>>>>>

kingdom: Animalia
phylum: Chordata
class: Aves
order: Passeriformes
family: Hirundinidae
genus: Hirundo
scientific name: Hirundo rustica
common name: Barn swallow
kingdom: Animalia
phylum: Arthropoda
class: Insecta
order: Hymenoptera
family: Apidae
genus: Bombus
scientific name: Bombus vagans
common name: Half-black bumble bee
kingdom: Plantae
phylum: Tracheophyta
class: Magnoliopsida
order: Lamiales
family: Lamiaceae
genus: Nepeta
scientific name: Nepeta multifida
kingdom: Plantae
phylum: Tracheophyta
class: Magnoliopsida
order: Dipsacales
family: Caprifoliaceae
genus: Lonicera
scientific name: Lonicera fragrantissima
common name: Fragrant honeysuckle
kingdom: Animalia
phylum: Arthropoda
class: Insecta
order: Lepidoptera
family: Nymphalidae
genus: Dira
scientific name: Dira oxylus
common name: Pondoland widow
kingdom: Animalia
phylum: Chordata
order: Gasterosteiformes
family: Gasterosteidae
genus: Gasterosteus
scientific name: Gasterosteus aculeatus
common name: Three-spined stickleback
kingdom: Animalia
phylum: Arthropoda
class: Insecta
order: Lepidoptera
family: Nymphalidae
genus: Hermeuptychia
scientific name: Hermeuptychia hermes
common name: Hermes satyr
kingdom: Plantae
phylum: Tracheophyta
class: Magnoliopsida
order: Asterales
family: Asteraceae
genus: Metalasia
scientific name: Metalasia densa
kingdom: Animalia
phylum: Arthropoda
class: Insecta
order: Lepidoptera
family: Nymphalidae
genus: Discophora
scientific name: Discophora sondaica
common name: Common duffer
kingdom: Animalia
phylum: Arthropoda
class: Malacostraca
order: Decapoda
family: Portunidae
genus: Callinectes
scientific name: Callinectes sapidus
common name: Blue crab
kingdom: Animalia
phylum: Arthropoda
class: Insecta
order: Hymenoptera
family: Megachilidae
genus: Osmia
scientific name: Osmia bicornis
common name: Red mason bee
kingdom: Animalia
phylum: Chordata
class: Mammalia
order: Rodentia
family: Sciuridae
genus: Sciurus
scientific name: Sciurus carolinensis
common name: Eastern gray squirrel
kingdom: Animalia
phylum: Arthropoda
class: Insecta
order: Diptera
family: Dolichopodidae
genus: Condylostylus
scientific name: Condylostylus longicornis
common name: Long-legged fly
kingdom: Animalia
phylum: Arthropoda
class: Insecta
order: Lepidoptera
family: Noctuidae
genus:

<<<<<

Output every line from all the records above as a single numbered list, skipping any blank lines.

1. kingdom: Animalia
2. phylum: Chordata
3. class: Aves
4. order: Passeriformes
5. family: Hirundinidae
6. genus: Hirundo
7. scientific name: Hirundo rustica
8. common name: Barn swallow
9. kingdom: Animalia
10. phylum: Arthropoda
11. class: Insecta
12. order: Hymenoptera
13. family: Apidae
14. genus: Bombus
15. scientific name: Bombus vagans
16. common name: Half-black bumble bee
17. kingdom: Plantae
18. phylum: Tracheophyta
19. class: Magnoliopsida
20. order: Lamiales
21. family: Lamiaceae
22. genus: Nepeta
23. scientific name: Nepeta multifida
24. kingdom: Plantae
25. phylum: Tracheophyta
26. class: Magnoliopsida
27. order: Dipsacales
28. family: Caprifoliaceae
29. genus: Lonicera
30. scientific name: Lonicera fragrantissima
31. common name: Fragrant honeysuckle
32. kingdom: Animalia
33. phylum: Arthropoda
34. class: Insecta
35. order: Lepidoptera
36. family: Nymphalidae
37. genus: Dira
38. scientific name: Dira oxylus
39. common name: Pondoland widow
40. kingdom: Animalia
41. phylum: Chordata
42. order: Gasterosteiformes
43. family: Gasterosteidae
44. genus: Gasterosteus
45. scientific name: Gasterosteus aculeatus
46. common name: Three-spined stickleback
47. kingdom: Animalia
48. phylum: Arthropoda
49. class: Insecta
50. order: Lepidoptera
51. family: Nymphalidae
52. genus: Hermeuptychia
53. scientific name: Hermeuptychia hermes
54. common name: Hermes satyr
55. kingdom: Plantae
56. phylum: Tracheophyta
57. class: Magnoliopsida
58. order: Asterales
59. family: Asteraceae
60. genus: Metalasia
61. scientific name: Metalasia densa
62. kingdom: Animalia
63. phylum: Arthropoda
64. class: Insecta
65. order: Lepidoptera
66. family: Nymphalidae
67. genus: Discophora
68. scientific name: Discophora sondaica
69. common name: Common duffer
70. kingdom: Animalia
71. phylum: Arthropoda
72. class: Malacostraca
73. order: Decapoda
74. family: Portunidae
75. genus: Callinectes
76. scientific name: Callinectes sapidus
77. common name: Blue crab
78. kingdom: Animalia
79. phylum: Arthropoda
80. class: Insecta
81. order: Hymenoptera
82. family: Megachilidae
83. genus: Osmia
84. scientific name: Osmia bicornis
85. common name: Red mason bee
86. kingdom: Animalia
87. phylum: Chordata
88. class: Mammalia
89. order: Rodentia
90. family: Sciuridae
91. genus: Sciurus
92. scientific name: Sciurus carolinensis
93. common name: Eastern gray squirrel
94. kingdom: Animalia
95. phylum: Arthropoda
96. class: Insecta
97. order: Diptera
98. family: Dolichopodidae
99. genus: Condylostylus
100. scientific name: Condylostylus longicornis
101. common name: Long-legged fly
102. kingdom: Animalia
103. phylum: Arthropoda
104. class: Insecta
105. order: Lepidoptera
106. family: Noctuidae
107. genus:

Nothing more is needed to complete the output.